Emmanuel Véron : C'est un bon résumé de la situation. Sur le dernier ballon, ou en tout cas le dernier dispositif qui évoluait dans l'atmosphère, rappelons qu'il a été abattu dans une couche qui était nettement inférieure à ce qui a été le ballon chinois, une sonde stratosphérique, il y a une dizaine de jours. On n'est pas du tout dans la stratosphère, donc on n'est pas tout à fait sur le même type de dispositif.

"On a une montée des tensions et on a une extension de ce nouveau domaine du renseignement qui concerne la stratosphère."

Emmanuel Véron, enseignant-chercheur

à franceinfo

Est-ce que le présent et l'avenir, c'est l'espace en matière militaire ?

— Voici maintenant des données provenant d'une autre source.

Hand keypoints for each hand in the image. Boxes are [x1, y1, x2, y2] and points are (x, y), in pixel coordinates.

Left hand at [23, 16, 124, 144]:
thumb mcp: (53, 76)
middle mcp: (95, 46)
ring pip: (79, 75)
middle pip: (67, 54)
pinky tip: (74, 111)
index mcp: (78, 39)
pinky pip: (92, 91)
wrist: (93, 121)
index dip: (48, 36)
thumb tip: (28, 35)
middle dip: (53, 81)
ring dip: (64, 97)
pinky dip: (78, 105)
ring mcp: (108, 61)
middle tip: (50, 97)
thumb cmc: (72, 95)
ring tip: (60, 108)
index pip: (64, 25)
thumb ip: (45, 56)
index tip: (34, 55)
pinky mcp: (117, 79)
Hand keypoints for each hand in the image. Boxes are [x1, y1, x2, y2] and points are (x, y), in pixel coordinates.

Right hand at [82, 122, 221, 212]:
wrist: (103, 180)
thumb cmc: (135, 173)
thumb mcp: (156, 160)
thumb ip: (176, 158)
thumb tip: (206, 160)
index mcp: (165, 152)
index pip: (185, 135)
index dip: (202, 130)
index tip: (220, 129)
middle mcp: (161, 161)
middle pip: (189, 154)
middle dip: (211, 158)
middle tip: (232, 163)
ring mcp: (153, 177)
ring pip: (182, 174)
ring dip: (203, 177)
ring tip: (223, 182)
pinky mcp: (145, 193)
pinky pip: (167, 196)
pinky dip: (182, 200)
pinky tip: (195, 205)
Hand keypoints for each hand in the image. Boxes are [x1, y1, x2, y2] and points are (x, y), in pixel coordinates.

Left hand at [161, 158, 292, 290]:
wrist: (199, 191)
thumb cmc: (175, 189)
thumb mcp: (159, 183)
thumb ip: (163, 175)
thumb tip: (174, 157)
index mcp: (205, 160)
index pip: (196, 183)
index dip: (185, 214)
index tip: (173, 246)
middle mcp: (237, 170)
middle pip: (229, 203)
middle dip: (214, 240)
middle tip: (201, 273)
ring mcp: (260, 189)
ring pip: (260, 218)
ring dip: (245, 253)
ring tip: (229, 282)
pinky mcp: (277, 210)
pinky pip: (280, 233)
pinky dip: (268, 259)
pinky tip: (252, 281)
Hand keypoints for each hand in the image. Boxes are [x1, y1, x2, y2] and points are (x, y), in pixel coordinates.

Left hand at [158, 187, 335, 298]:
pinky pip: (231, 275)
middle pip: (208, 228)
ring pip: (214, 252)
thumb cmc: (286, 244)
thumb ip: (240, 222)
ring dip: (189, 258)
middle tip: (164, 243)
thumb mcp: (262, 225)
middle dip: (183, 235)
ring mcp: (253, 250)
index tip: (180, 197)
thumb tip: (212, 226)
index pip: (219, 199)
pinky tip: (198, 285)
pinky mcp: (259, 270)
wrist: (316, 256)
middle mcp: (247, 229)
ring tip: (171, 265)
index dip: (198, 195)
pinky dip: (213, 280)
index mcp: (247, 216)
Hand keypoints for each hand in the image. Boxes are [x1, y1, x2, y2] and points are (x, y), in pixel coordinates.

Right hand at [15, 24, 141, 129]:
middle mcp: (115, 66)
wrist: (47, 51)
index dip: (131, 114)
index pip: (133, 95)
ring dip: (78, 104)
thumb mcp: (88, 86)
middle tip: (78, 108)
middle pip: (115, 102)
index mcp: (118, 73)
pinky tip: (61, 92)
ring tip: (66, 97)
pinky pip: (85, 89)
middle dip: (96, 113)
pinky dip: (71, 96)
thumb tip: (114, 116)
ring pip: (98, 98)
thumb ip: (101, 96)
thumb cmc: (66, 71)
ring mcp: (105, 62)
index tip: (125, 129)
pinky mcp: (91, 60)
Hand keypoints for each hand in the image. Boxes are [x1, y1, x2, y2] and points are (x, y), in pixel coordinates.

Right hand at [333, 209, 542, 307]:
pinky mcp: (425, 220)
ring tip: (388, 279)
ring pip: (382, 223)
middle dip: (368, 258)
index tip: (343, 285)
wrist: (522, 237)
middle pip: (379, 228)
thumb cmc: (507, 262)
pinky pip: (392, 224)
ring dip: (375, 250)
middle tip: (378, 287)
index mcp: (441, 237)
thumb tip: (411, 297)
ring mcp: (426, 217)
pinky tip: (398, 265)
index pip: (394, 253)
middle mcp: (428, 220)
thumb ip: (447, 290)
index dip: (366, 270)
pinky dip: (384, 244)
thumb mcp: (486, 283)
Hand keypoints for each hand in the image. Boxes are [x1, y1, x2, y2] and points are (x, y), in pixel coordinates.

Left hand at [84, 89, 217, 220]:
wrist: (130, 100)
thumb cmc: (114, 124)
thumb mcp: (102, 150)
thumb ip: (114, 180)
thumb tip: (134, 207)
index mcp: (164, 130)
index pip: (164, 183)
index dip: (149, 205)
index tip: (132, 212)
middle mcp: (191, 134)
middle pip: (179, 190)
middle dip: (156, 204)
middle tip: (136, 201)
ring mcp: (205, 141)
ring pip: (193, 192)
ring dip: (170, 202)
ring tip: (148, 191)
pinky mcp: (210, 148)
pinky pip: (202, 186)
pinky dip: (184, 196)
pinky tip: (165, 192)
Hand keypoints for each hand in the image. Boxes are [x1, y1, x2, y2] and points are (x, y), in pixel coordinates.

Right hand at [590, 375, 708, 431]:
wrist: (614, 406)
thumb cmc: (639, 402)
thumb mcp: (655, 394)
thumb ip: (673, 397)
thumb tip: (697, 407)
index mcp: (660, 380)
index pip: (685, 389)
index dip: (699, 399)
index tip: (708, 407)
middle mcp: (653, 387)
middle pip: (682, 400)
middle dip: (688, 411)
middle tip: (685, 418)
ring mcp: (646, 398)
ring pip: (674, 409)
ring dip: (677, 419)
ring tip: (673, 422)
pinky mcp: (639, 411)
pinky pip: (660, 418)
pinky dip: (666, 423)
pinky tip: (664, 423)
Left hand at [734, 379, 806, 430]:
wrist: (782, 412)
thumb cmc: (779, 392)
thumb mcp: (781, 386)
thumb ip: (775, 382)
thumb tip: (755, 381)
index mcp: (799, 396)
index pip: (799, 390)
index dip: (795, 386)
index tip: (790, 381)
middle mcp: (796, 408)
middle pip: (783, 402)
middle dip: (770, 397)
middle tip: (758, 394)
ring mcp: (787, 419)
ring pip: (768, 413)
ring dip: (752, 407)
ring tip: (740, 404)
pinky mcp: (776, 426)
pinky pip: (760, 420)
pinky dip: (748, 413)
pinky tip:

C'est effectivement le sujet. C'est une couche supplémentaire qui va interagir avec des dispositifs terrestres, des dispositifs marins, sous-marins, et bien évidemment avec l'espace et le cyber. On a ce système multicouches, multidimensionnel, où tout interagit de manière assez complexe ensemble. C'est la couche où il y a une forme de béance en matière juridique, une sorte de flou, de vide relatif, parce qu'on n'est pas tout à fait dans l'espace.

On est sur la couche qui est au-dessus de là où circulent traditionnellement, techniquement, les avions commerciaux et les avions militaires. Donc cette couche-là est investie - c'est la stratosphère, entre 20 et 80 km - par les grandes puissances qui mènent des projets de recherche avec des ballons sondes qui participent au spectre du renseignement.

Le régime chinois assure aujourd'hui, dix jours après le début de l'affaire, que des ballons américains ont violé l'espace chinois à plusieurs reprises l'année dernière. Cela paraît étrange comme timing ?

Ça paraît complètement étrange. On n'a pas de preuve en images comme on peut les avoir avec les ballons de ces derniers jours et de ces dernières semaines.

"On est vraiment sur du déclaratif dans un rapport de force où les autorités chinoises cherchent à renverser la vapeur et reprendre le script, reprendre le déclaratif pour se poser en victime."

Emmanuel Véron, enseignant-chercheur

à franceinfo

Est-ce que l'hypothèse d'un signal que Pékin aurait voulu envoyer, une forme de volontarisme dans le fait de surveiller et de se faire voir, vous paraît farfelue ?

Pas complètement, il y a sûrement deux tests. À la fois le test du matériel lui-même, c'est-à-dire du ballon sonde stratosphérique pour mieux connaître l'environnement américain, l'environnement de cette atmosphère au-dessus des États-Unis et du Canada. Et deuxième sujet, un test pour l'appareil diplomatico-militaire américain, c'est-à-dire comment les Américains vont réagir à cela.

C'est peut-être sur ces deux angles là qu'il faut voir le sujet. Et ce qui est intéressant, c'est que cette opération a finalement échappé à l'acteur initial qui est Pékin, dans une démonstration qui n'est pas si sophistiquée que cela.

Est-ce que cette affaire remet dans le débat une tension militaire entre les Etats-Unis et la Chine qui nous échappe un peu en Europe ou qui est passée au second plan en raison de la guerre en Ukraine ?

Fondamentalement, cette séquence du ballon sonde stratosphérique témoigne de la rivalité à tous les niveaux, à tous les paramètres de la puissance, entre les États-Unis et la Chine, notamment sur l'industrie de défense. Ça, c'est quelque chose de très éloquent. C'est l'appareil industriel de défense chinois qui est en très forte concurrence avec l'énorme, puissant et extrêmement affûté appareil de défense américain.